California net orders for the three months ended February 29, 1996 totaled
1,292, the highest first quarter net order level for California in the
Company's history, an increase of 17.4% from the same period a year ago.
Other United States operations generated 540 net orders in the current
quarter, an increase of 44.4% over the same quarter of 1995. Because the
Rayco, Ltd. acquisition closed on March 1, 1996, the Company's first quarter
1996 backlog and order data were not impacted.
In France, the value of residential backlog at February 29, 1996 was
approximately $51.8 million on 256 units, up from $44.8 million on 219 units
a year earlier. First quarter 1996 backlog also improved slightly from $50.0
million on 229 units at November 30, 1995. The Company's net orders in
France decreased during the first quarter of 1996 by 19.1% to 123 units from
152 units for the same period a year ago.
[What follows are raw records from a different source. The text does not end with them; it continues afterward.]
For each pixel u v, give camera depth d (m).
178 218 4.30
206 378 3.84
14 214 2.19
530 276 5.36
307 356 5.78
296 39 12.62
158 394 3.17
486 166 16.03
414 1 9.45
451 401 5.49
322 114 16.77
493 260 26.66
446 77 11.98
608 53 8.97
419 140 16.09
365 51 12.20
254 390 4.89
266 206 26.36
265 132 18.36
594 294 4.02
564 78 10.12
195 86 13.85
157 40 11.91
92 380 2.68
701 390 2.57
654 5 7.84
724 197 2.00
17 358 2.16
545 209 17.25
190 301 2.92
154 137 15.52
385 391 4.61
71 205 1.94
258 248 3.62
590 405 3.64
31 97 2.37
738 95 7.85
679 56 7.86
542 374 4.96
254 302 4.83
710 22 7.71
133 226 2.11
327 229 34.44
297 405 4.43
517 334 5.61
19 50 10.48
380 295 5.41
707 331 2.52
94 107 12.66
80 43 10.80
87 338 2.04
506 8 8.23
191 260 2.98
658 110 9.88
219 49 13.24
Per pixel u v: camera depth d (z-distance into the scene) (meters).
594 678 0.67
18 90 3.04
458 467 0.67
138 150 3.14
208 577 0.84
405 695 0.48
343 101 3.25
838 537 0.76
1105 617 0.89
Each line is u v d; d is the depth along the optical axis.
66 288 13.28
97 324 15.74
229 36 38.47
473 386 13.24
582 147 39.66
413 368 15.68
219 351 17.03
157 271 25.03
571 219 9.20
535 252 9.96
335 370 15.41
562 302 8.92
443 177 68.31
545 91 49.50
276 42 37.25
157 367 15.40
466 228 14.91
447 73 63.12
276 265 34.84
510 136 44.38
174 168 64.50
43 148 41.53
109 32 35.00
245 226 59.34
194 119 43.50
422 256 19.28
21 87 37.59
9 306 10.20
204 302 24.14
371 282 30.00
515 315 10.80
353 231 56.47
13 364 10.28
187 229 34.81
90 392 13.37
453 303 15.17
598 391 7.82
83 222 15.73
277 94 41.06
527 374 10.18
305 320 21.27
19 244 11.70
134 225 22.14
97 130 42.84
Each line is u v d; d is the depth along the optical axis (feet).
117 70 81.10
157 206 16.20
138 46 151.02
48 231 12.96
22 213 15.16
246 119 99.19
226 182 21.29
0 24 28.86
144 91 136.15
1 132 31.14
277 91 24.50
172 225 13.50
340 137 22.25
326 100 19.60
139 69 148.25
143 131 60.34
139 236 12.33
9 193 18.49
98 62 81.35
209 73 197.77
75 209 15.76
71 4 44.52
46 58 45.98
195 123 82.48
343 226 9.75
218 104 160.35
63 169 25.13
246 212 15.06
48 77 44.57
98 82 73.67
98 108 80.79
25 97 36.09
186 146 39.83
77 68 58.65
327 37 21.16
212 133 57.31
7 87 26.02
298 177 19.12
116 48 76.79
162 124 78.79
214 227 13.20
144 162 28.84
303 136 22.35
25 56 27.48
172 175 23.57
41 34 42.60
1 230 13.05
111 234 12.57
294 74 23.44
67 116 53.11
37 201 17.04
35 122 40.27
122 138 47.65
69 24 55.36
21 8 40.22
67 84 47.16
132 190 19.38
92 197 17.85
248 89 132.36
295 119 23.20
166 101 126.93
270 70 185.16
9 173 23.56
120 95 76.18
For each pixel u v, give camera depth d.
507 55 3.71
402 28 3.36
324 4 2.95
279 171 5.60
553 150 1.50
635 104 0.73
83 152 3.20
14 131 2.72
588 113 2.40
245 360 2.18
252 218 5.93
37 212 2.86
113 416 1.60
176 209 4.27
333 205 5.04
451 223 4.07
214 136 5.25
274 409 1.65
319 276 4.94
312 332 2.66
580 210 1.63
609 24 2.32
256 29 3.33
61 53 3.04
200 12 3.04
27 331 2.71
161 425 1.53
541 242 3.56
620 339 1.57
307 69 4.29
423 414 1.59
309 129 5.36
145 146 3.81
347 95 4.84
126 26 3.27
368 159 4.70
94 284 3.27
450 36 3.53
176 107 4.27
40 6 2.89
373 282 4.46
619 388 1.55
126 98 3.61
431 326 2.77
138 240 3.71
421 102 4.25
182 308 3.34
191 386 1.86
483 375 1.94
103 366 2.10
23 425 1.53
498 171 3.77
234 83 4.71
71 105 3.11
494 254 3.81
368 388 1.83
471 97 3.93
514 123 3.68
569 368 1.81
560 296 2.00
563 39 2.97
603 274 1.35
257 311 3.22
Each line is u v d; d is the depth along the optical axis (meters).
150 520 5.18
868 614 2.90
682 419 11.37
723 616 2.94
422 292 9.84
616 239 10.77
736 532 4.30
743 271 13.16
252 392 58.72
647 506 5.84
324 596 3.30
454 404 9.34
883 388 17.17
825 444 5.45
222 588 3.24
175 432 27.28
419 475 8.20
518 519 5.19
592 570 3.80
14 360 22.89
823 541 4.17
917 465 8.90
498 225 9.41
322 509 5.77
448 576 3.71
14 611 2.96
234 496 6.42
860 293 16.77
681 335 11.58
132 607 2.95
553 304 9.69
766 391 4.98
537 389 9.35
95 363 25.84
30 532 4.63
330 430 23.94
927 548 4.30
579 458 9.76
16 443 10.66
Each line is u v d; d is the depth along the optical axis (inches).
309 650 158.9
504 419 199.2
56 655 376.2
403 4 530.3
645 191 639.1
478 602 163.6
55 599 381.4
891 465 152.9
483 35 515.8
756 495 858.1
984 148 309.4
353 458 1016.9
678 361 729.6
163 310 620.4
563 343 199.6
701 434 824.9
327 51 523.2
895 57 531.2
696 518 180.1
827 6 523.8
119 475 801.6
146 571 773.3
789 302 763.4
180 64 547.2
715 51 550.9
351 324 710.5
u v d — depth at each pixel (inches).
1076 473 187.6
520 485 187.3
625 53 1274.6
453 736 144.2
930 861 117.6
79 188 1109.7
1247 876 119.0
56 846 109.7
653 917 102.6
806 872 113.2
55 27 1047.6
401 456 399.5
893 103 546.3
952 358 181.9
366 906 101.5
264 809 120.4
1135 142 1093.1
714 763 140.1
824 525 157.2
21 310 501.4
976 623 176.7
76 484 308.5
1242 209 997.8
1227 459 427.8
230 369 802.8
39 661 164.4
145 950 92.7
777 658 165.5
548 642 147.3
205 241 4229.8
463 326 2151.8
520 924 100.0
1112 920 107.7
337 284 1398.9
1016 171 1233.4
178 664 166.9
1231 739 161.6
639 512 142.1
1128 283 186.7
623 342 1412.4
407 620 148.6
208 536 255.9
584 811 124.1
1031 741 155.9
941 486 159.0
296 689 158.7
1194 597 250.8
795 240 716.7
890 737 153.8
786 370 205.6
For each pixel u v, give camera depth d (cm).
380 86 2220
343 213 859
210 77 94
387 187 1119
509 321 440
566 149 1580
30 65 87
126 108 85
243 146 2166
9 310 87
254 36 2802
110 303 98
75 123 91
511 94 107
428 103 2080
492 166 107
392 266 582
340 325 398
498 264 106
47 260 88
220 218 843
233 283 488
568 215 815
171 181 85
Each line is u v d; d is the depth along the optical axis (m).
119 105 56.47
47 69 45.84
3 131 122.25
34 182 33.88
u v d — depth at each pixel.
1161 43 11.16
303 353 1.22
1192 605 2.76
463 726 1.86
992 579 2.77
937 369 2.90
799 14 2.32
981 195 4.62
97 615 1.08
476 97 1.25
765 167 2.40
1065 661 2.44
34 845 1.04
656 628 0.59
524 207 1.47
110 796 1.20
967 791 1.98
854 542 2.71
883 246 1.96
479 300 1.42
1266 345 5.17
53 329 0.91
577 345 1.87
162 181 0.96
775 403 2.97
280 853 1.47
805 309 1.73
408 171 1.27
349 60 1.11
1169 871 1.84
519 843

Backlog associated with
consolidated commercial development activities was valued at approximately
$7.1 million at February 29, 1996, compared to $32.7 million at February 28,
1995, reflecting continued reduced opportunities in the French commercial
market.
Substantially all of the homes included in residential backlog are expected
to be delivered in 1996; however, cancellations could occur, particularly if
market conditions deteriorate or mortgage interest rates increase, thereby
decreasing backlog and related future revenues.
In Mexico, where a start-up operation has yet to deliver its first homes,
the Company continues to closely monitor the unsettled economic environment.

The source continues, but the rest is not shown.